**What the task requires:** Give the data again exactly, stopping after the "Two objects, brown" line.

**Given records:**
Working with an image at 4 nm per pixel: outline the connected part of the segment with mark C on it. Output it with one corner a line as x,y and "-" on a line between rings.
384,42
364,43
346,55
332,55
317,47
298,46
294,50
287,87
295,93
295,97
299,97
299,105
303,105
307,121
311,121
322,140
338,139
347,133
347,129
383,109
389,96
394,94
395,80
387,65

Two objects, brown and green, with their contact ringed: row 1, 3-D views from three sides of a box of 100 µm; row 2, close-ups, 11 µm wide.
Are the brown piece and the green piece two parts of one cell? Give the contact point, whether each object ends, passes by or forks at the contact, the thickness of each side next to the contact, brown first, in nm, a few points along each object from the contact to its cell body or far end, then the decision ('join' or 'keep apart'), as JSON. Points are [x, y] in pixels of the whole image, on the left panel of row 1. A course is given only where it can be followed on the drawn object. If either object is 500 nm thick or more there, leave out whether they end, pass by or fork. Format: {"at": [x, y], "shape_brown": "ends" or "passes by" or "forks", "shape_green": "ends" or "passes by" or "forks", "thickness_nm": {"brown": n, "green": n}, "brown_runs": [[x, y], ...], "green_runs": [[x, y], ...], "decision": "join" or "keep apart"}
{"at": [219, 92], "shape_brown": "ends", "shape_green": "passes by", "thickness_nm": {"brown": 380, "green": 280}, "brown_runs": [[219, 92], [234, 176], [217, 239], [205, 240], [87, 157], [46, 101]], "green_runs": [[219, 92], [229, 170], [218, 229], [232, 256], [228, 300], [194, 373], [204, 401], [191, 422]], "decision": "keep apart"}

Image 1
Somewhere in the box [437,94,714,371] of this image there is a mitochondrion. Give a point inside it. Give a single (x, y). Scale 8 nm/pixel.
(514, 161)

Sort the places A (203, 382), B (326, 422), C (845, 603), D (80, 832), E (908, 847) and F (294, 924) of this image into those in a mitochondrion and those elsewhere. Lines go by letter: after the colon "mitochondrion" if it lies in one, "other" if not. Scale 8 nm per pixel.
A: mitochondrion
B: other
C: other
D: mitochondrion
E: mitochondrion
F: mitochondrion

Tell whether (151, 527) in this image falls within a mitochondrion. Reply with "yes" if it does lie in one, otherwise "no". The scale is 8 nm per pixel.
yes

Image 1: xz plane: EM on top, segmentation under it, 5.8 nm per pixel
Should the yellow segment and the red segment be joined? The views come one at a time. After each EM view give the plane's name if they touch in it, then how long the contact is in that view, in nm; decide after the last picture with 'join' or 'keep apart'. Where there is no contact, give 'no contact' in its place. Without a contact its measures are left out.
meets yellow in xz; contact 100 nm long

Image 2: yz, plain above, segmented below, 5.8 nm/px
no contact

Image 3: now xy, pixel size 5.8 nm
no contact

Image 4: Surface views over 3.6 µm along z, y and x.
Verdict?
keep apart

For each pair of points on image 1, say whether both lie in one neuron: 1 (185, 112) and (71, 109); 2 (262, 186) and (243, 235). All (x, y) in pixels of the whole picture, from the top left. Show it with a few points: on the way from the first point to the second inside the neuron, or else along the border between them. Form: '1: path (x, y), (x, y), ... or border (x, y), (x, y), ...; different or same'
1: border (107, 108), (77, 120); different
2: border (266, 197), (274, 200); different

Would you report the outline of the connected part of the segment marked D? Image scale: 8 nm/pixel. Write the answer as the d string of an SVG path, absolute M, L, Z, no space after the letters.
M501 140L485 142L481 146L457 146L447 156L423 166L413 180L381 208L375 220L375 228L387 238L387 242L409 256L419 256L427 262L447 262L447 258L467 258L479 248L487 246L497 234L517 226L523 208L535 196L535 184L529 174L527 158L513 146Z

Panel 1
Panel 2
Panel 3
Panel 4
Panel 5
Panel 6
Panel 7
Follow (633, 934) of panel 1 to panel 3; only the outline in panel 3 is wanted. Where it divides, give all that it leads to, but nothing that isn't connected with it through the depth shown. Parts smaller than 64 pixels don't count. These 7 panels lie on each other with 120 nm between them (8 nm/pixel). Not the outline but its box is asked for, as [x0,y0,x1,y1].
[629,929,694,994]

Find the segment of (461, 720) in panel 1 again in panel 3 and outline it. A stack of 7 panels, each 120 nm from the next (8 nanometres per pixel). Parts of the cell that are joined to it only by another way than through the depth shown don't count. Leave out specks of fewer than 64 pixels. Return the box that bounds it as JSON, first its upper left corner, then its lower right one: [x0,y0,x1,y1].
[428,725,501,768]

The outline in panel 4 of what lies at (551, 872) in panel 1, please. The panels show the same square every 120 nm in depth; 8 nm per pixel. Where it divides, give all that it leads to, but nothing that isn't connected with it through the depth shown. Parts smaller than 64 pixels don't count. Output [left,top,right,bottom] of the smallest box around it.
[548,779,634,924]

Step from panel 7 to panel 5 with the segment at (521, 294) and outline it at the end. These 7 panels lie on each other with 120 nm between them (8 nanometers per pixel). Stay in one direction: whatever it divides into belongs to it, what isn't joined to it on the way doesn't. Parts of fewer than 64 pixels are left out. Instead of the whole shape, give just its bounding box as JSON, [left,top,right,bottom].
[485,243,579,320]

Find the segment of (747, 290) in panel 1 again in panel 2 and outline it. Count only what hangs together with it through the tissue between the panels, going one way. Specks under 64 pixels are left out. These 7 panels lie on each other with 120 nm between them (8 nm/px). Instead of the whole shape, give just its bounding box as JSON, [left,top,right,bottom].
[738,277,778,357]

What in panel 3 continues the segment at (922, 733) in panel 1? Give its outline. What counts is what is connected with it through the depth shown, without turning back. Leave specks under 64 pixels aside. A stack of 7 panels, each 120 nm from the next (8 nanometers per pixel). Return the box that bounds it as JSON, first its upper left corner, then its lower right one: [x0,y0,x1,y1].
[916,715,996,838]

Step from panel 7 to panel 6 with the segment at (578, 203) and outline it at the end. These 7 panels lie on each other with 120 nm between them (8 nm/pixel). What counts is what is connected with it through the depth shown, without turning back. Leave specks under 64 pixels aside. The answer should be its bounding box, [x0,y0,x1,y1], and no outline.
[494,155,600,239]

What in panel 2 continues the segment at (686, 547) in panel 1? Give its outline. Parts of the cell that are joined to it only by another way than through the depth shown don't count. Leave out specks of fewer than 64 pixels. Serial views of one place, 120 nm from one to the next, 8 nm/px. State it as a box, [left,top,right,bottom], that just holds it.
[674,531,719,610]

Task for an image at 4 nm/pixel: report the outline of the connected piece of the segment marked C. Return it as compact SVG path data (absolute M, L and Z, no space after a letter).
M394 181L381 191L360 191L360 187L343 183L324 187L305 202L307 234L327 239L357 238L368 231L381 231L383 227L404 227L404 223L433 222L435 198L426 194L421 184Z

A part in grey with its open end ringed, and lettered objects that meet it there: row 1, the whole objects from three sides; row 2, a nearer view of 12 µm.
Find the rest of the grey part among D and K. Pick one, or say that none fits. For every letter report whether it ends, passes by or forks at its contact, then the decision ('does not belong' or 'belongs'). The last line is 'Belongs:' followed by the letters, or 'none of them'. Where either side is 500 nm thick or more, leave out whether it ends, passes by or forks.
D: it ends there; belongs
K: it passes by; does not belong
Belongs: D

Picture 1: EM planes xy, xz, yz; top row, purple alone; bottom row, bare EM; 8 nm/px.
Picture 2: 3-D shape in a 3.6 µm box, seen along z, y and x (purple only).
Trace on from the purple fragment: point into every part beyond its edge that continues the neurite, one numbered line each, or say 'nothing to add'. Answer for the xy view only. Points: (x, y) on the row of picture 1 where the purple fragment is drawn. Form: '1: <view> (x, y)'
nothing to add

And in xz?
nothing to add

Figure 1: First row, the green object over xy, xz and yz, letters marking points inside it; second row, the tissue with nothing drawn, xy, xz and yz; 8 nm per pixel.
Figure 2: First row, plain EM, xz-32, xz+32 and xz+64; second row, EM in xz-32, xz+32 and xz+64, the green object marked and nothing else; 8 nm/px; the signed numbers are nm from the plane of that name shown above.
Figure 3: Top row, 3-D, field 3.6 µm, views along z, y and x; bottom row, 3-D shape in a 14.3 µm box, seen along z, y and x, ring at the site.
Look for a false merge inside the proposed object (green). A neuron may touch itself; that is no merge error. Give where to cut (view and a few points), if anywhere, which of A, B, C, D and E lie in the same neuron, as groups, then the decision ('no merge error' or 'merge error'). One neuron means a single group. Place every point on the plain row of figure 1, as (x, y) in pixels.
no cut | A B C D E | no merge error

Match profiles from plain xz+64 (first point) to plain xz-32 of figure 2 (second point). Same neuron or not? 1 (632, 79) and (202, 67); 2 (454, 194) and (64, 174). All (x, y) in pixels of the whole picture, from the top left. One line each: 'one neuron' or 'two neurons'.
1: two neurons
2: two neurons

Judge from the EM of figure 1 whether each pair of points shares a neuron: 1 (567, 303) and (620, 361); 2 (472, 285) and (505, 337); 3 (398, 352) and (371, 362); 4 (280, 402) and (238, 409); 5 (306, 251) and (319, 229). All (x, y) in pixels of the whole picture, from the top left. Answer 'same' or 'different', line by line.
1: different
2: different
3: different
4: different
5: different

**Written response:**
Working with an image at 4 nm per pixel: outline the connected part of the segment with mark C on it. Output it with one corner a line as x,y and "-" on a line between rings.
384,42
364,43
346,55
332,55
317,47
298,46
294,50
287,87
295,93
295,97
299,97
299,105
303,105
307,121
311,121
322,140
338,139
347,133
347,129
383,109
389,96
394,94
395,80
387,65

Two objects, brown and green, with their contact ringed: row 1, 3-D views from three sides of a box of 100 µm; row 2, close-ups, 11 µm wide.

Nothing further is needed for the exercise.